▸ DIRECTIONS
With pictures omitted, transcribe exactly the lines from the one containing "Image 2: EM" to the end of the records below.

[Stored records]
★ ★ ★ ★ ★

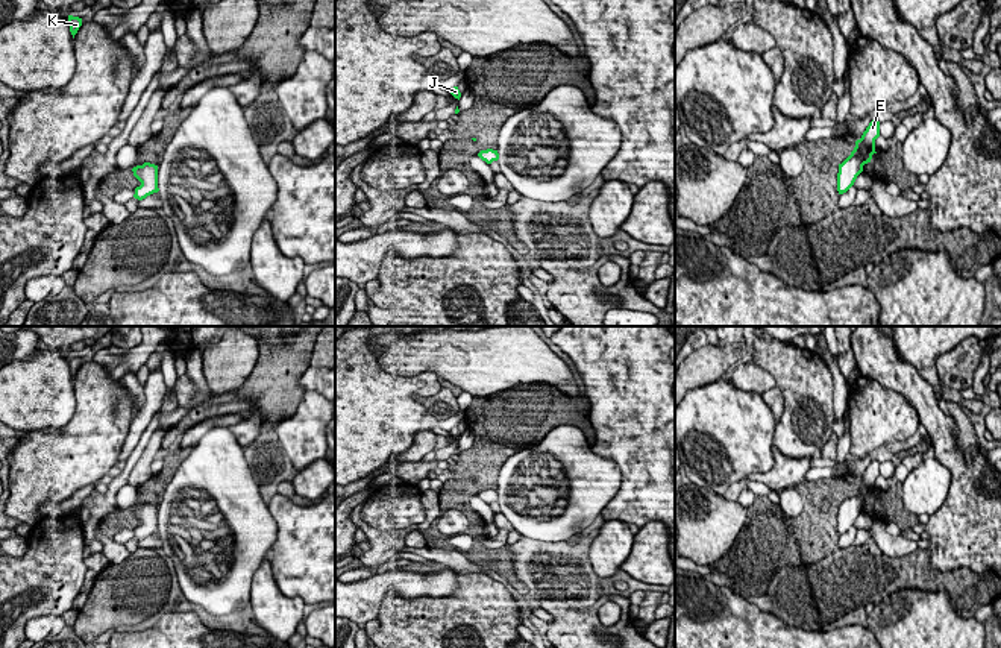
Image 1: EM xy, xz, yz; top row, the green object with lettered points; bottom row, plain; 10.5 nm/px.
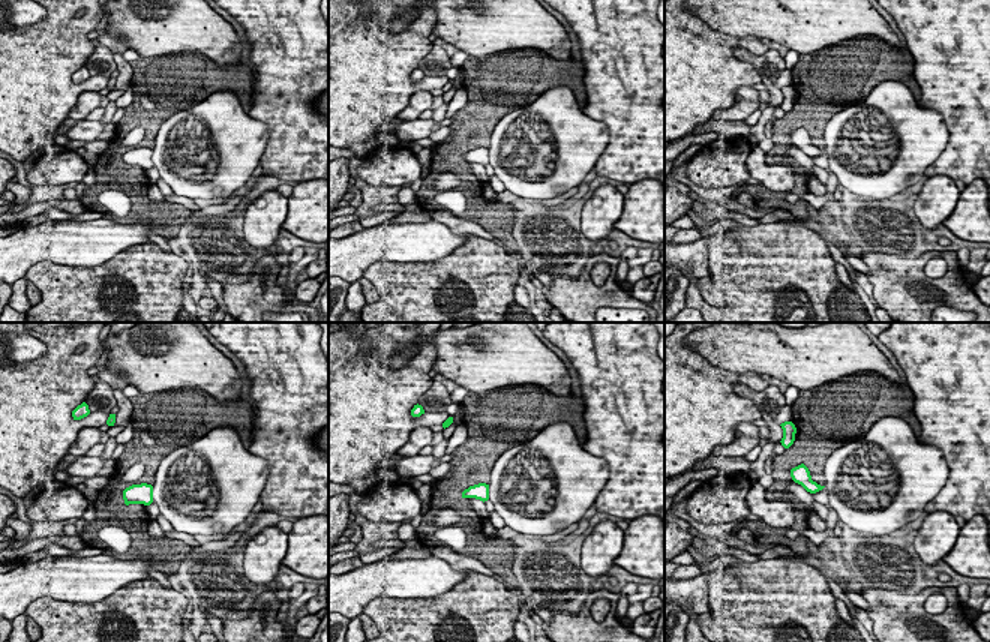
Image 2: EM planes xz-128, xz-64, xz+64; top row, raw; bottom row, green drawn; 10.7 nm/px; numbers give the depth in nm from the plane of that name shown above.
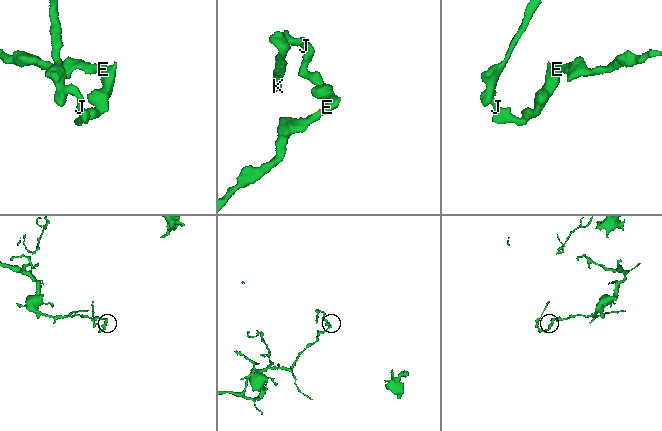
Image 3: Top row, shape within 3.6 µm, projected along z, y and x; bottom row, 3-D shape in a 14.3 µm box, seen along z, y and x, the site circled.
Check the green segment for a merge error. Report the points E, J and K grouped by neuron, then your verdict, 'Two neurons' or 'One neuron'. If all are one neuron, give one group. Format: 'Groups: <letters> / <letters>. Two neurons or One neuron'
Groups: E / J K. Two neurons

★ ★ ★ ★ ★

▸ WRITTEN REPLY
Image 2: EM planes xz-128, xz-64, xz+64; top row, raw; bottom row, green drawn; 10.7 nm/px; numbers give the depth in nm from the plane of that name shown above.
Image 3: Top row, shape within 3.6 µm, projected along z, y and x; bottom row, 3-D shape in a 14.3 µm box, seen along z, y and x, the site circled.
Check the green segment for a merge error. Report the points E, J and K grouped by neuron, then your verdict, 'Two neurons' or 'One neuron'. If all are one neuron, give one group. Format: 'Groups: <letters> / <letters>. Two neurons or One neuron'
Groups: E / J K. Two neurons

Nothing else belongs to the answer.